I'm looking forward to travelling to Europe... I would like to see such things for myself. Until then, I can't begin to fathom why American squatters are so different. Maybe it comes down to cultural history? The American zeitgeist certainly differs from that of European countries.


----------



## pigpen

Missy said:


> Do they teach that on the GED test yet?



so just because one dropped out of high school, they must be an uneducated dingus, incapable of forming a well regimented, coherent argument?

i'm not saying i agree with with liz, but the sentiment underlining your statement was pretty fucked up and kinda ignorant.

-some dude who dropped outta high school and got his GED.


----------



## Hippy Panda

the ged test is actuly harder then highschool i graduated highschool and checked out my best friends "pre Test" thing for his ged and i probly wouldnt have passed. lol so fail!


----------



## xbocax

yah the sites kinda a bust
at best has a good starter points for traveling
a slightly less then ok place to meet like minded individuals
i met more cool people on the road in a week then here for a year
but they do spring up i guess
oh yah and its cool when you want to prove how much better your opinion is then everyone elses


----------



## slurricane




----------



## CXR1037

great thread, 5/5 stars.

" i met more cool people on the road in a week then here for a year"

WORD


----------



## oki

Margarita said:


> I'm looking forward to travelling to Europe... I would like to see such things for myself. Until then, I can't begin to fathom why American squatters are so different.
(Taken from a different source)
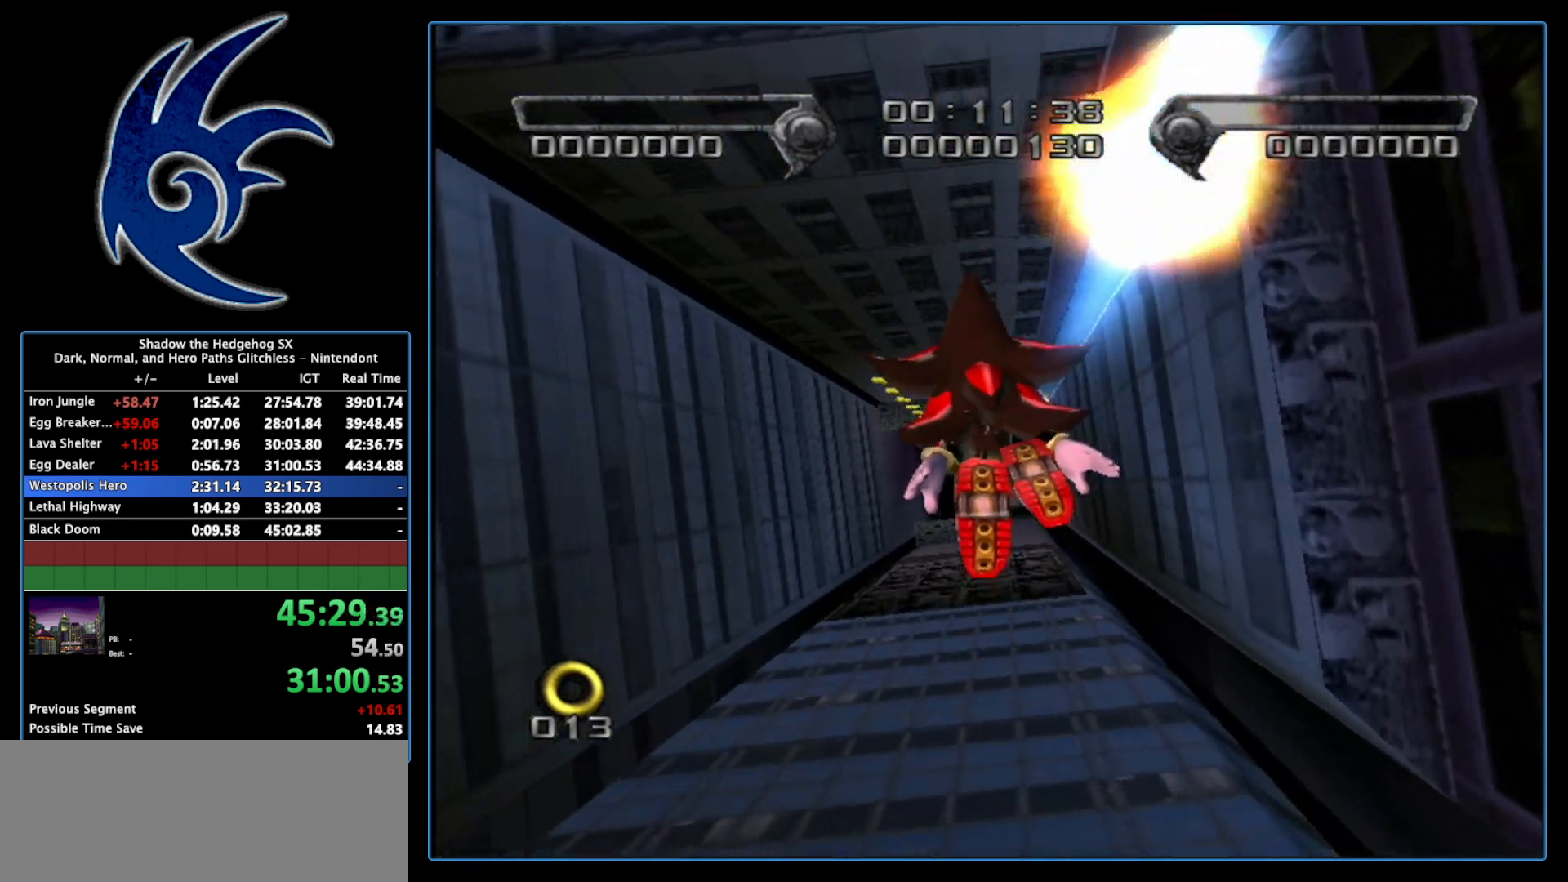
{"buttons": [], "left_stick": "up-left", "right_stick": "center", "events": []}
Maybe it comes down to cultural history? The American zeitgeist certainly differs from that of European countries.


european squat scenes can be very political, in the past it became a way for anarchist/autonome people to do their own thing. a lot of the bigger squats are very organised, have vegan restaurants bars, activities, giveawaystores, etc etc. its nice, not hard to find a quat in a big city and become part of that scene, and get some help.
ofcourse europe also has the more individual hobo scene, which is probably more like the US, life can be very hard then.
for example in holland, if you used to squat a building that had been empty for a year, you could legally stay and get electricity and gas, and youd have a completely functioning place. i guess thats a huge diference with the US.
anyway, its also changing in europe. squatting is beeing banned and less tolerated more and more...


----------



## hutchie

ya know, when a troll thread is the hottest one running on the forum maybe she is right ... hell, i move to sticky it. also, DONT FEED THE FUCKING TROLLS


----------



## Margarita

> DONT FEED THE FUCKING TROLLS


I think people are getting too loose of a definition of trolling. It used to be reserved for very specific, very annoying behavior, and now when someone says something you don't like in a way you don't like, they're trolling?
I may or may not agree with anyone in this thread, including the original poster, but I don't see any trolls, just people who aren't willing to see the point and discuss it like rational people.
I'm sorry if this offends anyone; that's not my intent. But I do feel the need to say these things, because they're my thoughts and free expression is important.


----------



## hutchie

trolling (in my experience) is saying something outlandish just to get a rise out of people for a laugh, and as always someone falls for it. anyways, im not offended by anyones opinion. i just tend to disagree with you.. i really don't want anything else do with this thread. i was actually gonna pm you about something earlier. maybe you can persuade me to your way of thinking sometime


----------



## Matt Derrick

Margarita said:


> I think people are getting too loose of a definition of trolling. It used to be reserved for very specific, very annoying behavior, and now when someone says something you don't like in a way you don't like, they're trolling?
> I may or may not agree with anyone in this thread, including the original poster, but I don't see any trolls, just people who aren't willing to see the point and discuss it like rational people.
> I'm sorry if this offends anyone; that's not my intent. But I do feel the need to say these things, because they're my thoughts and free expression is important.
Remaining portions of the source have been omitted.